Every weakly convergent sequence is bounded

Question

Theorem: Every weakly convergent sequence in X is bounded.

Let $\{x_n\}$ be a weakly convergent sequence in X. Let $T_n \in X^{**}$ be defined by $T_n(\ell) = \ell(x_n)$ for all $\ell \in X^*$. Fix an $\ell \in X^*$. For any $n \in \mathbb{N}$, since the sequence $\{\ell(x_n)\}$ is convergent, $\{T_n(\ell)\}$ is a bounded set. By Uniform Boundedness Principle $ \sup_{n \in \mathbb{N}} \|x_n\| = \sup_{n \in \mathbb{N}} \|T_n\| < \infty,$ i.e. $\{x_n\}$ is bounded.

My question is: why $ \sup_{n \in \mathbb{N}} \|x_n\| = \sup_{n \in \mathbb{N}} \|T_n\|$ ?

Answer 1

The equality $\|x_n\|=\|T_n\|$ is an instance of the fact that the canonical embedding into the second dual is an isometry.

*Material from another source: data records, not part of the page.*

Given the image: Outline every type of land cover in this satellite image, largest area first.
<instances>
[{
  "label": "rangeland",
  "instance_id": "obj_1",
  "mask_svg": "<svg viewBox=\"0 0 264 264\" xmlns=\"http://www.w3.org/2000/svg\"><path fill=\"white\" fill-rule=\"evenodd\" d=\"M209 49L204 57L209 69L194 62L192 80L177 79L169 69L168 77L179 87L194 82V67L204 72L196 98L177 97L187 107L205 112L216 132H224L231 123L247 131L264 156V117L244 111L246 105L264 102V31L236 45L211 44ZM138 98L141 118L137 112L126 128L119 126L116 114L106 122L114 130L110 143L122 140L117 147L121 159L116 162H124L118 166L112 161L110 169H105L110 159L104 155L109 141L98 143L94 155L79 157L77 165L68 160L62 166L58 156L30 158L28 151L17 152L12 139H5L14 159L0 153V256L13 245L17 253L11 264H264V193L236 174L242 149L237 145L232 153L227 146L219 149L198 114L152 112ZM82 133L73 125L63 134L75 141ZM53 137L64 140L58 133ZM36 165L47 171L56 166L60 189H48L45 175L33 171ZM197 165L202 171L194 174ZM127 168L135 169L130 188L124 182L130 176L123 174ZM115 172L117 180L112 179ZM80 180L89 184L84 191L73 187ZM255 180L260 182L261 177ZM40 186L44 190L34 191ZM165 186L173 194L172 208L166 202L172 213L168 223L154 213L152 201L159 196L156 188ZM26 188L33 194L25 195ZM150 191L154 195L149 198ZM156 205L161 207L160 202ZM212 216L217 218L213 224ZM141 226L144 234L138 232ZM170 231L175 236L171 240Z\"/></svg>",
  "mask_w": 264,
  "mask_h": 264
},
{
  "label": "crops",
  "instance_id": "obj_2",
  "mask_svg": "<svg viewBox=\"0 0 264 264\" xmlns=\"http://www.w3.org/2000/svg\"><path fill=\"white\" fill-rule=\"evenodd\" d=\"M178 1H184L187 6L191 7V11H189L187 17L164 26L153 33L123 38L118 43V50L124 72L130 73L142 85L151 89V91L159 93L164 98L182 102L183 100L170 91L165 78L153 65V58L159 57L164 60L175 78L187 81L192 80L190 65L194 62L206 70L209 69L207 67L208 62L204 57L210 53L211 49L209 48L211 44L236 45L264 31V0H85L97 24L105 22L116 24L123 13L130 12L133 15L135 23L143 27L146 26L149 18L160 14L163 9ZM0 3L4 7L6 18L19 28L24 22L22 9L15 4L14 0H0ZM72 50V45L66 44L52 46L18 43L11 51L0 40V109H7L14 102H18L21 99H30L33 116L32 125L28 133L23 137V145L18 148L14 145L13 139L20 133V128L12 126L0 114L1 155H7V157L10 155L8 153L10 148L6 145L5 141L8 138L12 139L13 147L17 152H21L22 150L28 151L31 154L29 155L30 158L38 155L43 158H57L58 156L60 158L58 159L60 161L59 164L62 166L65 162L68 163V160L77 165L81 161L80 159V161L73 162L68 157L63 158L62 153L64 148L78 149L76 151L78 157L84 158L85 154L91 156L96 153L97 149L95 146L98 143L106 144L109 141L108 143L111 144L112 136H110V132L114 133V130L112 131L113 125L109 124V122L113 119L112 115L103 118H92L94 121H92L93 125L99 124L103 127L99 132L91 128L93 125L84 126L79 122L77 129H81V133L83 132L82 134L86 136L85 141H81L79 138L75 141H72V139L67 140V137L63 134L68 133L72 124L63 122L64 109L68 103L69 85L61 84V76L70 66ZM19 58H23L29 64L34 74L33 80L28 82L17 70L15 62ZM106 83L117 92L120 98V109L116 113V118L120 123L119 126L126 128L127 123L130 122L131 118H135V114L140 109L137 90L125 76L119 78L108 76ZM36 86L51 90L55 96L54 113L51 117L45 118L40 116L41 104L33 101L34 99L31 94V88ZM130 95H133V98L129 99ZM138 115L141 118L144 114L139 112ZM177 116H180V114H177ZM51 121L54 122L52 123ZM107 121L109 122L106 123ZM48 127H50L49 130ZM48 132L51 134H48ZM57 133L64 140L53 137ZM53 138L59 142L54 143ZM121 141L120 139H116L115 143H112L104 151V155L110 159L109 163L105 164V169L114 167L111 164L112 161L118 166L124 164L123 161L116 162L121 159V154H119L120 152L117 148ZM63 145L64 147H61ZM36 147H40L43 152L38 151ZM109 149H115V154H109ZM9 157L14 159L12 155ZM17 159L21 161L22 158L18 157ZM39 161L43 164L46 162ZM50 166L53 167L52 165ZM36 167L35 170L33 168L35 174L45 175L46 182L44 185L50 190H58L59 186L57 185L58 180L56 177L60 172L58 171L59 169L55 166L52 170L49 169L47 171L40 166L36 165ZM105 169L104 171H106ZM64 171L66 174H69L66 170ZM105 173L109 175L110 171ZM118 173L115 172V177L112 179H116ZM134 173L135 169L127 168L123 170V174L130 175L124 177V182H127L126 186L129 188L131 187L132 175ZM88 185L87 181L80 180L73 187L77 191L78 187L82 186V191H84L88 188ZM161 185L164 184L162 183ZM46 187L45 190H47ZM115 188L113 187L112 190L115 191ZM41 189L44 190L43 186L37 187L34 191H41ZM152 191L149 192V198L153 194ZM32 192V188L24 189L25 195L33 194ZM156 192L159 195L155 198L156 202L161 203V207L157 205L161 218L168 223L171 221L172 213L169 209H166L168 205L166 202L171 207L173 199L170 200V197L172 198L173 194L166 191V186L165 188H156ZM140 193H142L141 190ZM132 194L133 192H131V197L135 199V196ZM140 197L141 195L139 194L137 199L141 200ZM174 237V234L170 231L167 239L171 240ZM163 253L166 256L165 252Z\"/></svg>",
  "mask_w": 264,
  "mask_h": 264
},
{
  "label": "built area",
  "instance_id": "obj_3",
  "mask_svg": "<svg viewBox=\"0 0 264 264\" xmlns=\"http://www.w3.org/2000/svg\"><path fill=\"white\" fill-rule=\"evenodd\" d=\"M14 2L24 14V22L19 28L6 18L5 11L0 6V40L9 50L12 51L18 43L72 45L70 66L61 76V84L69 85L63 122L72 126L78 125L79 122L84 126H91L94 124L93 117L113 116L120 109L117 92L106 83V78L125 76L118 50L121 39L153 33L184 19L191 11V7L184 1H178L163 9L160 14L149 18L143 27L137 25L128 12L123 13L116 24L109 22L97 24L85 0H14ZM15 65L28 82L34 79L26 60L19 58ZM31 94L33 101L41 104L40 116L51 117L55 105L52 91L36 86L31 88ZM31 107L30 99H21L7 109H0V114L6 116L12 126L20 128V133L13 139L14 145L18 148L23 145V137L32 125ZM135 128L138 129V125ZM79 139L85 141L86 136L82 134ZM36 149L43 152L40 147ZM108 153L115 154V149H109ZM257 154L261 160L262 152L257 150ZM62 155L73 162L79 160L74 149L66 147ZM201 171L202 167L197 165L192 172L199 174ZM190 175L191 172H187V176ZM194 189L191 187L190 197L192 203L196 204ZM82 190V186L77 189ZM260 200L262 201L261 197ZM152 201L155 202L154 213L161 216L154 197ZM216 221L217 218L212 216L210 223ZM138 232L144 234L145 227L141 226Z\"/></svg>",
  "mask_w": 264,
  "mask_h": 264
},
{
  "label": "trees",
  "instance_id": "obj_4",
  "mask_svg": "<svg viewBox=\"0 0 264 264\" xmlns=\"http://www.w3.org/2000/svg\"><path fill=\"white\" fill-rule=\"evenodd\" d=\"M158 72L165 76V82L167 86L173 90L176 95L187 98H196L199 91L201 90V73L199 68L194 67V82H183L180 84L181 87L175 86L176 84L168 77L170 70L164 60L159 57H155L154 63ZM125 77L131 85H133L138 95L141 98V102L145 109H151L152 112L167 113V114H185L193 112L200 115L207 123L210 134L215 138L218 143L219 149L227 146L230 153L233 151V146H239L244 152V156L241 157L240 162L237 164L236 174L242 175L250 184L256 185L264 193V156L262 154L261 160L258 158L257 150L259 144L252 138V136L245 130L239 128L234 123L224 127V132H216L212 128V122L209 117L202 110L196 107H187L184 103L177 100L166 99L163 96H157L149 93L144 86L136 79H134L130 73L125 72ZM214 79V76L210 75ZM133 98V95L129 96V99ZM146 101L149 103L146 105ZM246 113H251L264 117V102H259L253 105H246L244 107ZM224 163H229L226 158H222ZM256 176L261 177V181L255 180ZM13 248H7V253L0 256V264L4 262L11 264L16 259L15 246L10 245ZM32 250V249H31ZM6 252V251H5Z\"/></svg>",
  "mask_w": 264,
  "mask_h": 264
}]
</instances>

See also Weak convergence implies uniform boundedness which is stated for $L^p$ but the proof works for all Banach spaces.

Answer 2

One way to think about it is to recall the following 'duality property' for norms, which holds for any normed space $(X,\lVert{\cdot}\rVert)$:

$$ \forall x \in X: \lVert x \rVert = \sup_{\lVert f\rVert_*=1} \lvert f(x) \rvert $$

$$ \forall f \in X^*: \lVert f \rVert_* = \sup_{\lVert x\rVert =1} \lvert f(x) \rvert $$

where the second equality is almost a tautology, depending on your definition of the dual norm $\lVert \cdot \rVert_*$ and the first equality is a consequence of the Hahn-Banach Theorem and is a pretty easy exercise. From this, the fact that $\lVert T_x \rVert_{**} \equiv \lVert x \rVert$ is pretty obvious: $$ \lVert T_x \rVert_{**} = \sup_{\Vert f \Vert_* = 1} \vert T_x(f) \vert = \sup_{\Vert f \Vert_* = 1} \vert x(f) \vert = \lVert x \rVert$$